By the nature of these challenges, as Thomas Carothers as argued, economic concerns should be integrated into democracy support, replacing the typical silos of development and democracy within foreign assistance programmes. This does not entail adding new programmes or detracting from rights-based approaches so much as identifying complementary resources and approaches. Integration could include: focusing on contributions of economic governance to rule of law and respect for rights; engaging grassroots business constituencies and supporting women entrepreneurs and business leaders to engage in politics; treating economic inclusion as a path to enfranchisement; and handling issues of development policy within countries as opportunities for participatory governance. On the development side of the equation, integration could include: embracing democratic governance as part of improving human welfare; enhancing governance as a means to improve performance management or the legitimacy of country ownership; and applying politically smarter methods in development programmes.
Depending on a country’s conditions with respect to freedom, institutional development, and civil society, UK strategy can target interventions that leverage economic drivers of change and business constituencies who share a stake in competitive, rules-based, and value-based reforms. Once the strategic opportunity has been targeted, the UK can select modalities from its repertoire that fit the purpose. Many widely used modalities for private sector engagement, as identified by the OECD, are quite amenable to democracy assistance, namely: knowledge and information sharing, policy dialogue, technical assistance, capacity development, and finance. Of these, finance tends toward transactional activities, but more broadly construed could involve support for civil society and democratic institutions.
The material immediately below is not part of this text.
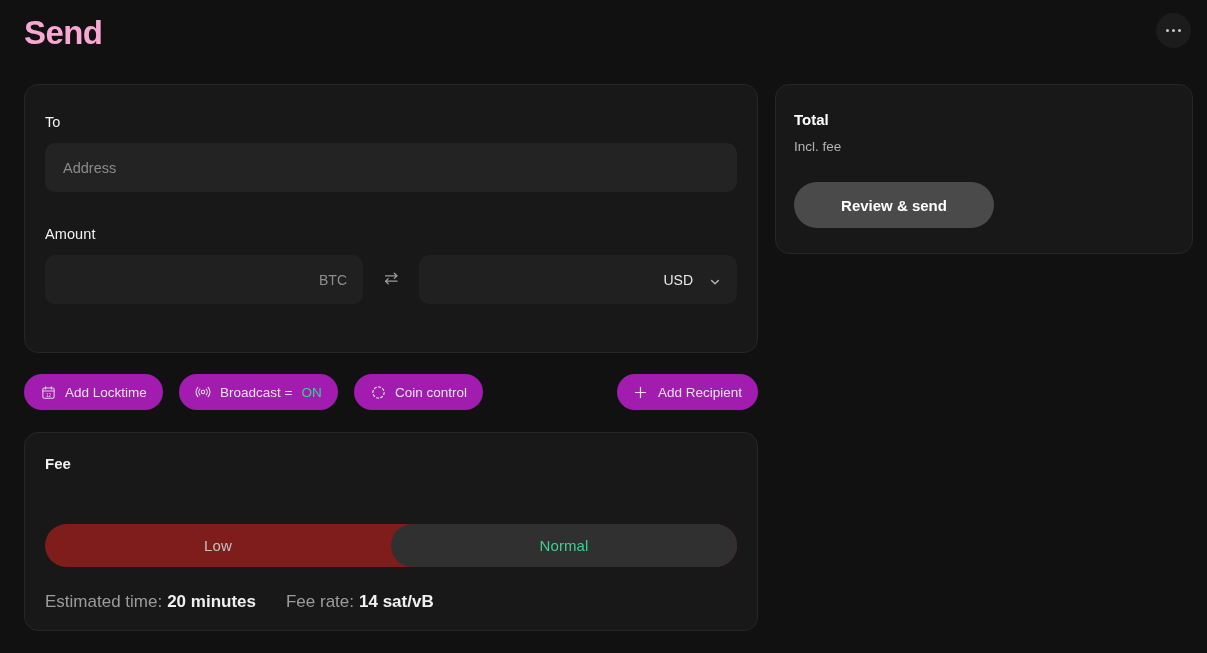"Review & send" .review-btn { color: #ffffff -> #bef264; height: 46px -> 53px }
Country-level strategy for open economies should be informed by high-level discussion and co-creation with the private sector, civil society, economists, and others. Too often, donors take a top-down approach to engaging partners. In democracy assistance, it is even more vital to engage varied interests—as in open access orders—and not confine assistance to the technical aspects of institution building and governance. A coherent strategy for open economies must support inclusive, market-driven approaches based on positive incentive structures; establish robust partnership frameworks (such as the Kampala Principles); and nurture the development of broad reform coalitions that sustain the political economy of reform.
Open economies and open societies have delivered tremendous human progress, yet in recent years have not fully lived up to expectations. The resurgence of competing models signals three things. First, the institutional ‘infrastructure’ of market economies and the liberal order must be restored to be more resilient, responsive, and equitable. Second, the enabling environment for technological, economic, and social innovations must be improved to develop new markets, business models, and governance mechanisms that expand opportunity and meet today’s challenges. Third, defenders of open societies and open economies should come together to counter authoritarian, illiberal, populist approaches and show that their model offers effective, more legitimate, and more sustainable solutions to citizens’ needs.
The UK has existing capabilities for private sector engagement, business climate reform, and anti-corruption, all of which could be paired effectively with democracy assistance mechanisms. The purpose of this integration would not be to redirect democracy support but to reinforce democratic values, rights, and institutions with corresponding values, interests, rule of law, and pluralism in the economic sphere. The targeted application by the UK of mutually reinforcing strategies, in support of locally driven change, will help sustain both democratic openings and more inclusive growth. This new focus on the economic dimension of democracy assistance can bolster democratic legitimacy and performance in democracy that delivers.